Another cousin was born with a number of significant birth defects. She was mildly developmentally disabled, legally blind and wore heavy braces on her legs. She went in for the umpteenth surgery to correct one of these defects at six and never came out of anethesia.

And indeed was discussed here.

One summer in the 70’s there was my 3rd grade crush, Howard, he used to write me poems and we drew maps to each others houses. He was hit by a car and killed on his bicycle two blocks from my house.

Then in High School there was"Luck", a nickname, for Tammy who dressed like a boy and liked to hang with all the girls. One Friday night after calling friend after friend to talk and not getting a hold of anyone, she took pills and drank beer. OD’d at 18.

Travis a senior in HS and his pregnant 17 yo girlfriend needed their car towed, He thought it would be fun to ride in the car, she sat in the tow truck, he somehow got killed during the trip.

There were several more deaths, Terri 17, a tough girl drop out who I used to be best friends with in elementary school, was shot point blank in the chest by her boyfriend, it was ruled an accident.

The threesome speeding over the Hallandale Beach Blbvd bridge, clip a rail and sail over the edge, a spectacular crash ensued, killed all three 1980 graduates in 1981.

There are more, fires, drugs, cars, murder, sickness - damn the 70’s were cruel.

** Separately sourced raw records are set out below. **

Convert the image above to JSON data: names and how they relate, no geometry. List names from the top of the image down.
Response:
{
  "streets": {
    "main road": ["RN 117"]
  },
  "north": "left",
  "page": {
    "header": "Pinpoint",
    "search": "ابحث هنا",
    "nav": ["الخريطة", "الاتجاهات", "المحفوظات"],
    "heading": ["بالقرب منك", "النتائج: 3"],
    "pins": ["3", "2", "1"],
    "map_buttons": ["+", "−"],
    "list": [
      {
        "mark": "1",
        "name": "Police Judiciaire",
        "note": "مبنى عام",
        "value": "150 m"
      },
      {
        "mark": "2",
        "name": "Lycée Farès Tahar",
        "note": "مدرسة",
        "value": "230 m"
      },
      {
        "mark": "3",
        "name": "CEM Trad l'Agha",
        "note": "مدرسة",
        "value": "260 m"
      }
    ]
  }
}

Chus was the firstborn of a well-known family; his father was president of the local soccer team and they lived in a big house in the outskirts of town. There was maybe 1km between their house and the edge of town on that particular road.

One day when we were in 10th grade, his younger sister hopped over from the school across the square. She had forgotten to take her gym bag that morning, could Chus give her a ride on his scooter? And off they went; he only had one helmet, which she wore (back then it was still legal for scooters to carry passengers, the ban was being debated at the time).

The road has a slight S, which truck drivers would often “rectify” - such as the one who ran over Chus and his sister. That driver killed Chus’ body, but also his sister’s happiness (she’s been depressed and blaming herself for his death for 27 years) and the love-of-her-life of my classmate Cari, who was back in town after three years away following her parents’ scandalous divorce; Chus and Cari had been on the path to the altar since our ages were in single digits.

A classmate rolled the Mustang that his parents had given him. Of the group of students in it at the time, he was the only one killed.

I think this is very sweet and honorable.

Regarding twins — I have sisters who are twins, alive and healthy, thank God. They’re 29 years old and were one of five sets of twins in the same class/age group in the teeny town where we grew up. They and my mother later moved in a much larger town, where they attended an all-girls’ high school. IIRC, there were eight sets of twins in that high school — noteworthy enough that the newspaper did a story on the group of them when my sisters were sophomores.

I grew up in the same cities and knew only two sets of twins — in my age group. I’m much older than they.

Jesus, man, that’s rough all 'round. I’m glad you’re okay, and I hope you’re in a safer situation now.